■ The problem
From the entries below, retype only the lines from the one with "- lesion 1 (nodule, lower" through the one with "- lung tumour", exactly as written.

■ Recorded data
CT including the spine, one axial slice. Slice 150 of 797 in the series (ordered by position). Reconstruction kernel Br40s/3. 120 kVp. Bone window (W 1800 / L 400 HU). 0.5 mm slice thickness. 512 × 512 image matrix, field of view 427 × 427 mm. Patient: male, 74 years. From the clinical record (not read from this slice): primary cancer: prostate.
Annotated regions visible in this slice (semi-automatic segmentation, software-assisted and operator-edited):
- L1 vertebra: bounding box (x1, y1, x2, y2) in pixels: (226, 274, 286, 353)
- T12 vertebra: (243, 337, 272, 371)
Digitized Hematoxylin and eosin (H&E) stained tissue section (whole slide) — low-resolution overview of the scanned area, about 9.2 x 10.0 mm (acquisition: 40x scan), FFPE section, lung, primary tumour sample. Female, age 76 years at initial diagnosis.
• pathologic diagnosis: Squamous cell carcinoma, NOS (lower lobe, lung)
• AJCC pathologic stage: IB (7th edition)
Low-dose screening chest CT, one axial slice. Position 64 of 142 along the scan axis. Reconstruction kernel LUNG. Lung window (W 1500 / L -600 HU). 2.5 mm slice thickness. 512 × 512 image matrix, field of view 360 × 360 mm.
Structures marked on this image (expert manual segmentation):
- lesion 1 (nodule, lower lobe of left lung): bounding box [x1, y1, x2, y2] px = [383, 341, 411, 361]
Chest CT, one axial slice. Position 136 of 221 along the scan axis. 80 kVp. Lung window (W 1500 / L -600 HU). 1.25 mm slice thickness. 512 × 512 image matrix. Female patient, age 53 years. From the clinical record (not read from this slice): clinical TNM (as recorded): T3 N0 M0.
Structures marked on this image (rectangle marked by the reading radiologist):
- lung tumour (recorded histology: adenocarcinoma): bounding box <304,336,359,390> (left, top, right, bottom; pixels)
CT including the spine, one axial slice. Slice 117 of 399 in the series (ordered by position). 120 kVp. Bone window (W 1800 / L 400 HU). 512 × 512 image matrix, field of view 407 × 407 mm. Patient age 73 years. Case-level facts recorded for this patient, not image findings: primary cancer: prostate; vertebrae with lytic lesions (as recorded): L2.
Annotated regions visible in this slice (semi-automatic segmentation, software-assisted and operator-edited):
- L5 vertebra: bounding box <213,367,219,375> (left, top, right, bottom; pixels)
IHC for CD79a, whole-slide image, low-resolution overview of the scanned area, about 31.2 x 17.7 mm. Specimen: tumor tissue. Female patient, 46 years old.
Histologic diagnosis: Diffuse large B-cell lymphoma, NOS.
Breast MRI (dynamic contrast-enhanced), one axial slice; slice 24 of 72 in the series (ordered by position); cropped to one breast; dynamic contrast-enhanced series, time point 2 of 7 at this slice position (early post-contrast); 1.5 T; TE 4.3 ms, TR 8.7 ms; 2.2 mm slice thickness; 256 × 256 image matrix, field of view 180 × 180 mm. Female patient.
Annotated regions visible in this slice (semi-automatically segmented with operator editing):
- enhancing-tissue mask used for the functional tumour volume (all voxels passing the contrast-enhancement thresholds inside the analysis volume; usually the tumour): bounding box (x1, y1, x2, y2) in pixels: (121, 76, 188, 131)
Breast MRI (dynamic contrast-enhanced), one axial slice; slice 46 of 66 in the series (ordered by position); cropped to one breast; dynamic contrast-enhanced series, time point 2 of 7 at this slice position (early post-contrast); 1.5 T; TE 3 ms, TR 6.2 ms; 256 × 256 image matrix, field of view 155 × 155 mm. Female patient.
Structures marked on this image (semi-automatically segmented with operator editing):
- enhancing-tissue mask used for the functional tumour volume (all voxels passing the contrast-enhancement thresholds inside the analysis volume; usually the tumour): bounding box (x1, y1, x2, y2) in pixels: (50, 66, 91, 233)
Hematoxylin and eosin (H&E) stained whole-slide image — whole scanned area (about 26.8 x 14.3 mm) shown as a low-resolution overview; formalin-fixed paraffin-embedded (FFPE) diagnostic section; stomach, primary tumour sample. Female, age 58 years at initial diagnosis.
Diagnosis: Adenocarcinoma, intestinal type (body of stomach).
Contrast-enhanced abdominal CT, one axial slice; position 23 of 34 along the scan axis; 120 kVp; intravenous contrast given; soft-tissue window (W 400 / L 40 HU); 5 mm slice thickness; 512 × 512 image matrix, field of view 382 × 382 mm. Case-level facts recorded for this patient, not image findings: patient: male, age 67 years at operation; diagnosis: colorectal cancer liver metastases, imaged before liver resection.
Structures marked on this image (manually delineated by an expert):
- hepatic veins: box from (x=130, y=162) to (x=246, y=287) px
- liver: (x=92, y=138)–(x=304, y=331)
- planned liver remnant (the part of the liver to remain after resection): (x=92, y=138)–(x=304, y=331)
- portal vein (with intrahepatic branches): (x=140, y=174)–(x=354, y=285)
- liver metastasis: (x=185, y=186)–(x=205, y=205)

■ Answer to this exercise
- lesion 1 (nodule, lower lobe of left lung): bounding box [x1, y1, x2, y2] px = [383, 341, 411, 361]
Chest CT, one axial slice. Position 136 of 221 along the scan axis. 80 kVp. Lung window (W 1500 / L -600 HU). 1.25 mm slice thickness. 512 × 512 image matrix. Female patient, age 53 years. From the clinical record (not read from this slice): clinical TNM (as recorded): T3 N0 M0.
Structures marked on this image (rectangle marked by the reading radiologist):
- lung tumour (recorded histology: adenocarcinoma): bounding box <304,336,359,390> (left, top, right, bottom; pixels)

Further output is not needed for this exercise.